>> start Supplied information
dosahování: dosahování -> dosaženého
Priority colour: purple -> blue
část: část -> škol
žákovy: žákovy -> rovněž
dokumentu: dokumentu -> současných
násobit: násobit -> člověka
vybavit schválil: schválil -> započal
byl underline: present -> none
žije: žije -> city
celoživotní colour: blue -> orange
>> end Supplied information
▸ Aim: Please return every line of the entries above without changing a single character.

▸ Full response:
dosahování: dosahování -> dosaženého
Priority colour: purple -> blue
část: část -> škol
žákovy: žákovy -> rovněž
dokumentu: dokumentu -> současných
násobit: násobit -> člověka
vybavit schválil: schválil -> započal
byl underline: present -> none
žije: žije -> city
celoživotní colour: blue -> orange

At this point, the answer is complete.